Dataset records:
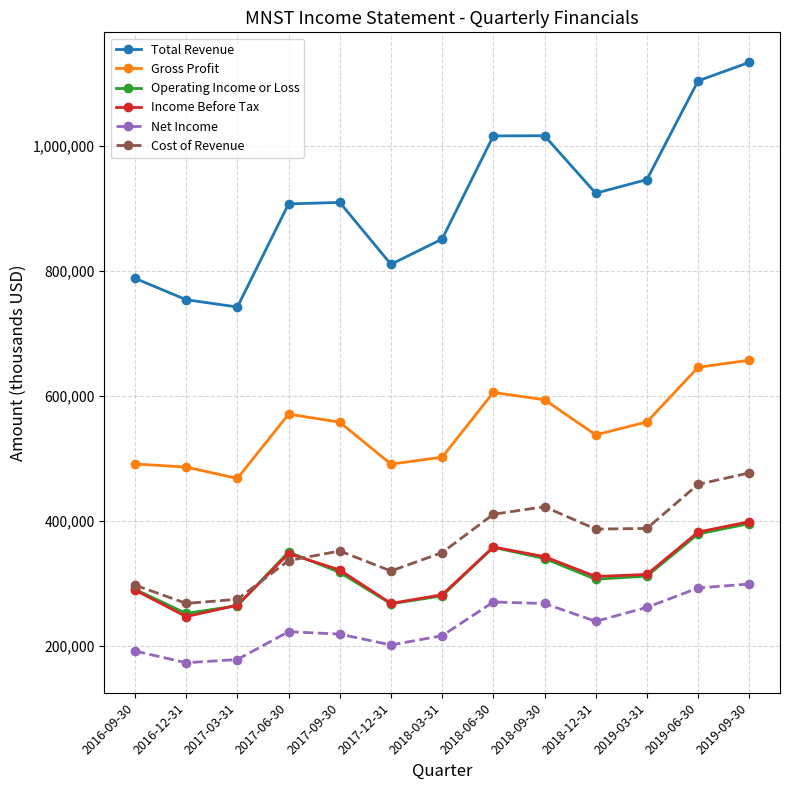

At which category is the sum across all series the highest?

2019-09-30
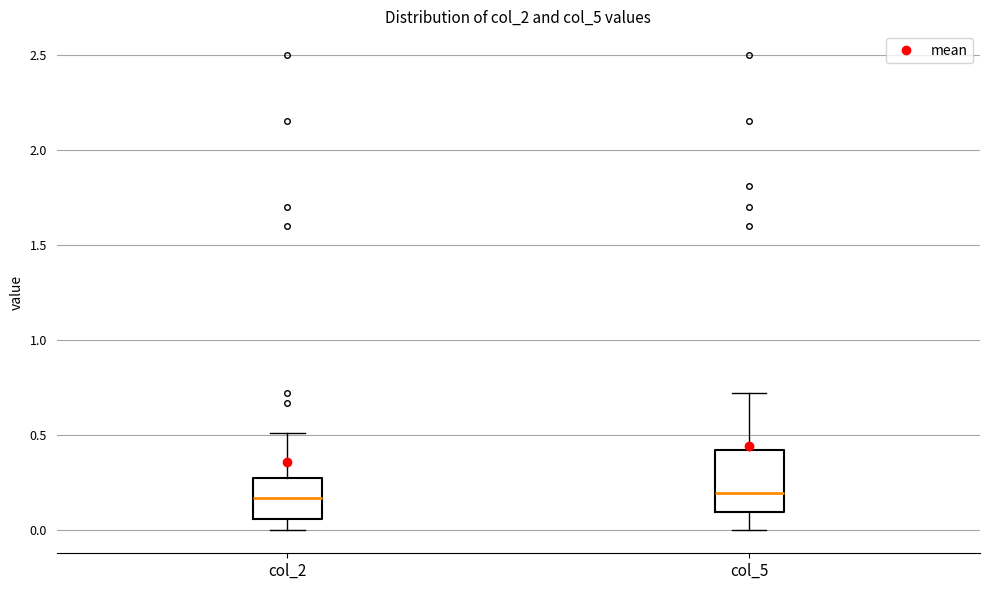

Comparing the boxes themselves (not the whiskers), which one is the tallest?

col_5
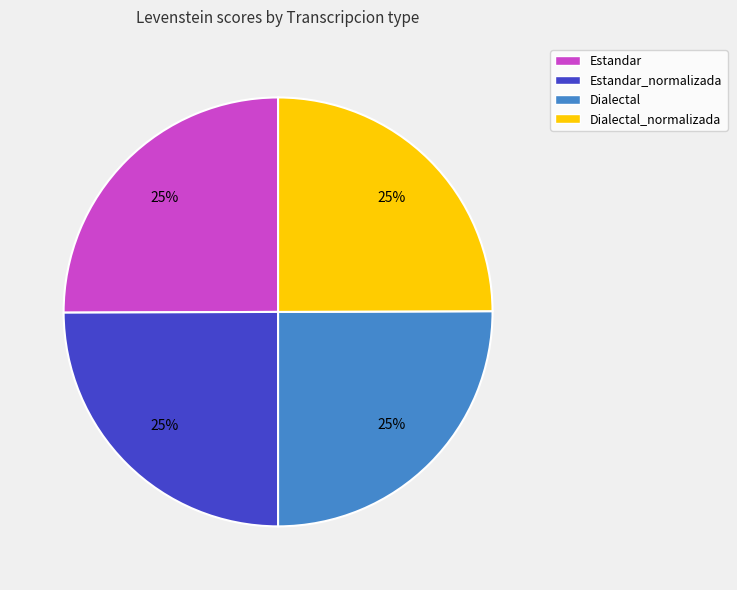

True or false: Estandar accounts for 25% of the total.

True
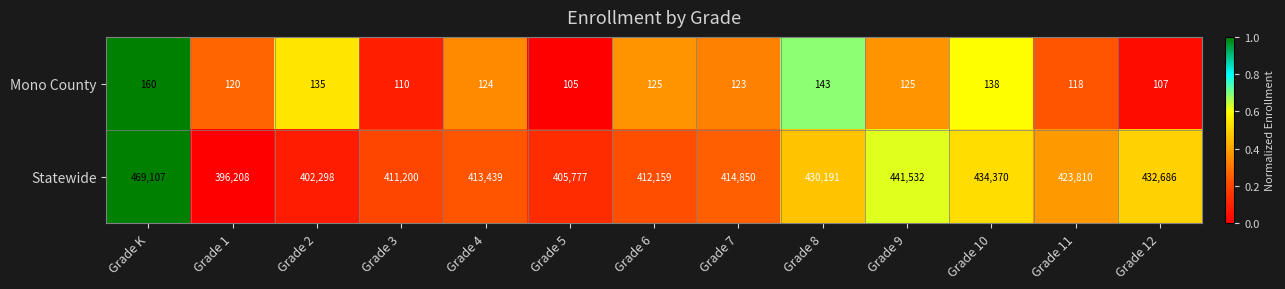

The value of Statewide at Grade 9 is 706215. True or false?

False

**Exercise goal**
Copy all of the data above word for word, leaving out the pictures.

**Answer to the problem**
At which category is the sum across all series the highest?

2019-09-30

Comparing the boxes themselves (not the whiskers), which one is the tallest?

col_5

True or false: Estandar accounts for 25% of the total.

True

The value of Statewide at Grade 9 is 706215. True or false?

False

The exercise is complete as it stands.